■ Exercise directions
Your job is to return every line in the data holding the string "assign".

■ Input material
****

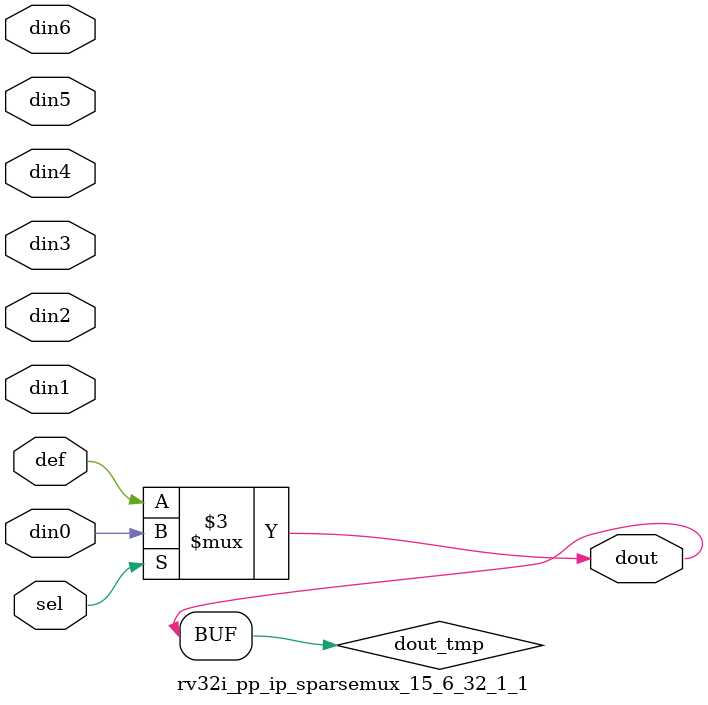
<source format=v>
`timescale 1ns / 1ps

module rv32i_pp_ip_sparsemux_15_6_32_1_1 (din0,din1,din2,din3,din4,din5,din6,def,sel,dout);

parameter din0_WIDTH = 1;

parameter din1_WIDTH = 1;

parameter din2_WIDTH = 1;

parameter din3_WIDTH = 1;

parameter din4_WIDTH = 1;

parameter din5_WIDTH = 1;

parameter din6_WIDTH = 1;

parameter def_WIDTH = 1;
parameter sel_WIDTH = 1;
parameter dout_WIDTH = 1;

parameter [sel_WIDTH-1:0] CASE0 = 1;

parameter [sel_WIDTH-1:0] CASE1 = 1;

parameter [sel_WIDTH-1:0] CASE2 = 1;

parameter [sel_WIDTH-1:0] CASE3 = 1;

parameter [sel_WIDTH-1:0] CASE4 = 1;

parameter [sel_WIDTH-1:0] CASE5 = 1;

parameter [sel_WIDTH-1:0] CASE6 = 1;

parameter ID = 1;
parameter NUM_STAGE = 1;



input [din0_WIDTH-1:0] din0;

input [din1_WIDTH-1:0] din1;

input [din2_WIDTH-1:0] din2;

input [din3_WIDTH-1:0] din3;

input [din4_WIDTH-1:0] din4;

input [din5_WIDTH-1:0] din5;

input [din6_WIDTH-1:0] din6;

input [def_WIDTH-1:0] def;
input [sel_WIDTH-1:0] sel;

output [dout_WIDTH-1:0] dout;



reg [dout_WIDTH-1:0] dout_tmp;


always @ (*) begin
(* parallel_case *) case (sel)
    
    CASE0 : dout_tmp = din0;
    
    CASE1 : dout_tmp = din1;
    
    CASE2 : dout_tmp = din2;
    
    CASE3 : dout_tmp = din3;
    
    CASE4 : dout_tmp = din4;
    
    CASE5 : dout_tmp = din5;
    
    CASE6 : dout_tmp = din6;
    
    default : dout_tmp = def;
endcase
end


assign dout = dout_tmp;



endmodule

</source>
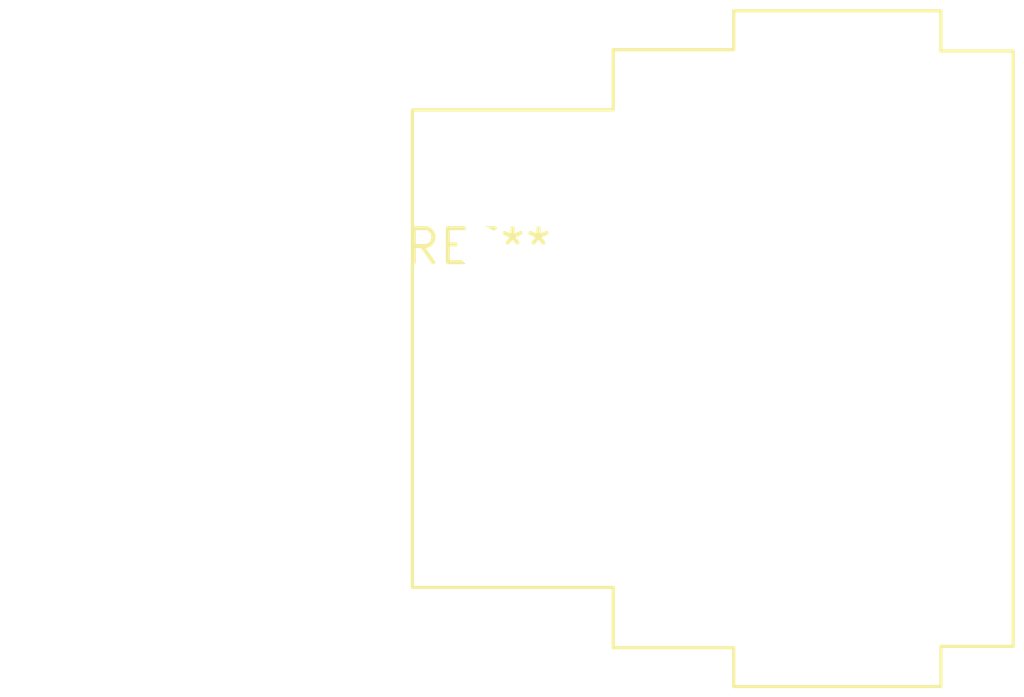
<source format=kicad_pcb>
(kicad_pcb (version 20240108) (generator pcbnew)

  (general
    (thickness 1.6)
  )

  (paper "A4")
  (layers
    (0 "F.Cu" signal)
    (31 "B.Cu" signal)
    (32 "B.Adhes" user "B.Adhesive")
    (33 "F.Adhes" user "F.Adhesive")
    (34 "B.Paste" user)
    (35 "F.Paste" user)
    (36 "B.SilkS" user "B.Silkscreen")
    (37 "F.SilkS" user "F.Silkscreen")
    (38 "B.Mask" user)
    (39 "F.Mask" user)
    (40 "Dwgs.User" user "User.Drawings")
    (41 "Cmts.User" user "User.Comments")
    (42 "Eco1.User" user "User.Eco1")
    (43 "Eco2.User" user "User.Eco2")
    (44 "Edge.Cuts" user)
    (45 "Margin" user)
    (46 "B.CrtYd" user "B.Courtyard")
    (47 "F.CrtYd" user "F.Courtyard")
    (48 "B.Fab" user)
    (49 "F.Fab" user)
    (50 "User.1" user)
    (51 "User.2" user)
    (52 "User.3" user)
    (53 "User.4" user)
    (54 "User.5" user)
    (55 "User.6" user)
    (56 "User.7" user)
    (57 "User.8" user)
    (58 "User.9" user)
  )

  (setup
    (pad_to_mask_clearance 0)
    (pcbplotparams
      (layerselection 0x00010fc_ffffffff)
      (plot_on_all_layers_selection 0x0000000_00000000)
      (disableapertmacros false)
      (usegerberextensions false)
      (usegerberattributes false)
      (usegerberadvancedattributes false)
      (creategerberjobfile false)
      (dashed_line_dash_ratio 12.000000)
      (dashed_line_gap_ratio 3.000000)
      (svgprecision 4)
      (plotframeref false)
      (viasonmask false)
      (mode 1)
      (useauxorigin false)
      (hpglpennumber 1)
      (hpglpenspeed 20)
      (hpglpendiameter 15.000000)
      (dxfpolygonmode false)
      (dxfimperialunits false)
      (dxfusepcbnewfont false)
      (psnegative false)
      (psa4output false)
      (plotreference false)
      (plotvalue false)
      (plotinvisibletext false)
      (sketchpadsonfab false)
      (subtractmaskfromsilk false)
      (outputformat 1)
      (mirror false)
      (drillshape 1)
      (scaleselection 1)
      (outputdirectory "")
    )
  )

  (net 0 "")

  (footprint "Jack_XLR_Neutrik_NC5FBH_Horizontal" (layer "F.Cu") (at 0 0))

)

</source>
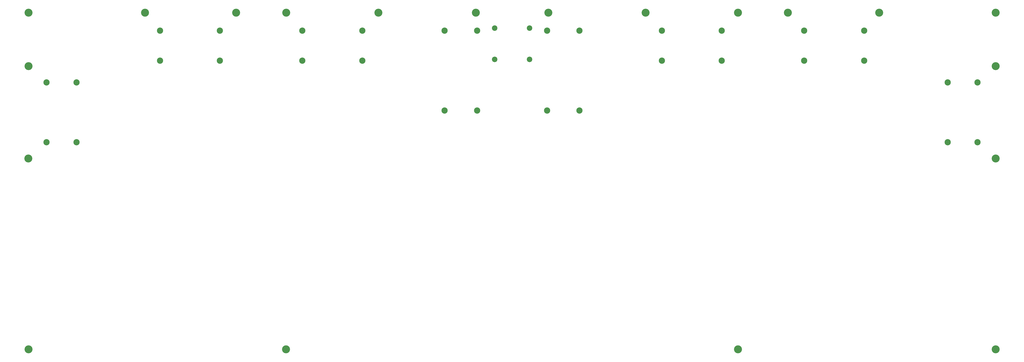
<source format=gbs>
%TF.GenerationSoftware,KiCad,Pcbnew,(6.0.0)*%
%TF.CreationDate,2022-03-05T22:59:03-05:00*%
%TF.ProjectId,custom_keyboard plate v3 bottom,63757374-6f6d-45f6-9b65-79626f617264,rev?*%
%TF.SameCoordinates,Original*%
%TF.FileFunction,Soldermask,Bot*%
%TF.FilePolarity,Negative*%
%FSLAX46Y46*%
G04 Gerber Fmt 4.6, Leading zero omitted, Abs format (unit mm)*
G04 Created by KiCad (PCBNEW (6.0.0)) date 2022-03-05 22:59:03*
%MOMM*%
%LPD*%
G01*
G04 APERTURE LIST*
%ADD10C,3.200000*%
%ADD11C,2.500000*%
%ADD12C,2.200000*%
G04 APERTURE END LIST*
D10*
%TO.C,M3*%
X196624200Y-76195200D03*
%TD*%
%TO.C,M3*%
X17461400Y-211124200D03*
%TD*%
D11*
%TO.C,M2.5*%
X271124200Y-95413700D03*
%TD*%
D10*
%TO.C,M3*%
X157624200Y-76195200D03*
%TD*%
D11*
%TO.C,M2.5*%
X94124200Y-83413700D03*
%TD*%
D10*
%TO.C,M3*%
X301606000Y-76195200D03*
%TD*%
D11*
%TO.C,M2.5*%
X151124200Y-83413700D03*
%TD*%
D10*
%TO.C,M3*%
X404787000Y-76195200D03*
%TD*%
D11*
%TO.C,M2.5*%
X197124200Y-83413700D03*
%TD*%
D10*
%TO.C,M3*%
X358124200Y-76195200D03*
%TD*%
D11*
%TO.C,M2.5*%
X94124200Y-95413700D03*
%TD*%
%TO.C,M2.5*%
X397568500Y-104132200D03*
%TD*%
D12*
%TO.C,M2*%
X218124200Y-82413700D03*
%TD*%
D11*
%TO.C,M2.5*%
X225124200Y-83413700D03*
%TD*%
%TO.C,M2.5*%
X197124200Y-115413700D03*
%TD*%
%TO.C,M2.5*%
X352124200Y-83413700D03*
%TD*%
%TO.C,M2.5*%
X127124200Y-83413700D03*
%TD*%
D10*
%TO.C,M3*%
X120624200Y-211124200D03*
%TD*%
D11*
%TO.C,M2.5*%
X70124200Y-95413700D03*
%TD*%
D10*
%TO.C,M3*%
X17398400Y-134632200D03*
%TD*%
D11*
%TO.C,M2.5*%
X238124200Y-83413700D03*
%TD*%
%TO.C,M2.5*%
X36679901Y-104132200D03*
%TD*%
%TO.C,M2.5*%
X24679901Y-128132200D03*
%TD*%
D12*
%TO.C,M2*%
X204124200Y-82413700D03*
%TD*%
D11*
%TO.C,M2.5*%
X328124200Y-95413700D03*
%TD*%
D12*
%TO.C,M2*%
X218124200Y-94913700D03*
%TD*%
D11*
%TO.C,M2.5*%
X238124200Y-115413700D03*
%TD*%
D10*
%TO.C,M3*%
X404787000Y-211124200D03*
%TD*%
%TO.C,M3*%
X120642400Y-76195200D03*
%TD*%
D11*
%TO.C,M2.5*%
X70124200Y-83413700D03*
%TD*%
D10*
%TO.C,M3*%
X100624200Y-76195200D03*
%TD*%
%TO.C,M3*%
X264624200Y-76195200D03*
%TD*%
D11*
%TO.C,M2.5*%
X151124200Y-95413700D03*
%TD*%
D10*
%TO.C,M3*%
X404787000Y-134632200D03*
%TD*%
D11*
%TO.C,M2.5*%
X295124200Y-95413700D03*
%TD*%
%TO.C,M2.5*%
X328124200Y-83413700D03*
%TD*%
D10*
%TO.C,M3*%
X17461400Y-76195200D03*
%TD*%
D11*
%TO.C,M2.5*%
X24679901Y-104132200D03*
%TD*%
D10*
%TO.C,M3*%
X225624200Y-76195200D03*
%TD*%
D11*
%TO.C,M2.5*%
X36679901Y-128132200D03*
%TD*%
%TO.C,M2.5*%
X271124200Y-83413700D03*
%TD*%
%TO.C,M2.5*%
X184124200Y-115413700D03*
%TD*%
D10*
%TO.C,M3*%
X64124200Y-76195200D03*
%TD*%
%TO.C,M3*%
X404787000Y-97625100D03*
%TD*%
D11*
%TO.C,M2.5*%
X385568500Y-104132200D03*
%TD*%
%TO.C,M2.5*%
X385568500Y-128132200D03*
%TD*%
D10*
%TO.C,M3*%
X17429900Y-97632200D03*
%TD*%
%TO.C,M3*%
X301624200Y-211124200D03*
%TD*%
D11*
%TO.C,M2.5*%
X295124200Y-83413700D03*
%TD*%
%TO.C,M2.5*%
X184124200Y-83413700D03*
%TD*%
%TO.C,M2.5*%
X225124200Y-115413700D03*
%TD*%
D10*
%TO.C,M3*%
X321624200Y-76195200D03*
%TD*%
D11*
%TO.C,M2.5*%
X127124200Y-95413700D03*
%TD*%
D12*
%TO.C,M2*%
X204124200Y-94913700D03*
%TD*%
D11*
%TO.C,M2.5*%
X397568500Y-128132200D03*
%TD*%
%TO.C,M2.5*%
X352124200Y-95413700D03*
%TD*%
M02*

</source>
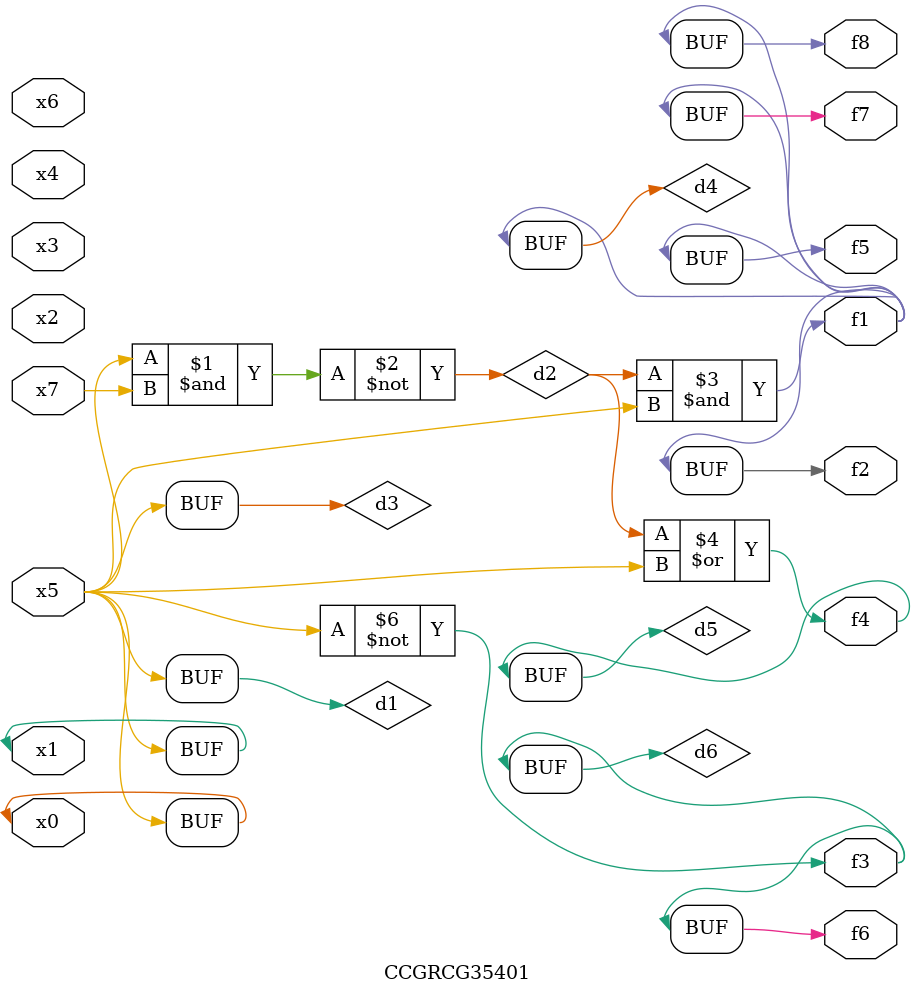
<source format=v>
module CCGRCG35401(
	input x0, x1, x2, x3, x4, x5, x6, x7,
	output f1, f2, f3, f4, f5, f6, f7, f8
);

	wire d1, d2, d3, d4, d5, d6;

	buf (d1, x0, x5);
	nand (d2, x5, x7);
	buf (d3, x0, x1);
	and (d4, d2, d3);
	or (d5, d2, d3);
	nor (d6, d1, d3);
	assign f1 = d4;
	assign f2 = d4;
	assign f3 = d6;
	assign f4 = d5;
	assign f5 = d4;
	assign f6 = d6;
	assign f7 = d4;
	assign f8 = d4;
endmodule

</source>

****

■ Solution for this task
assign dout = dout_tmp;
	assign f1 = d4;
	assign f2 = d4;
	assign f3 = d6;
	assign f4 = d5;
	assign f5 = d4;
	assign f6 = d6;
	assign f7 = d4;
	assign f8 = d4;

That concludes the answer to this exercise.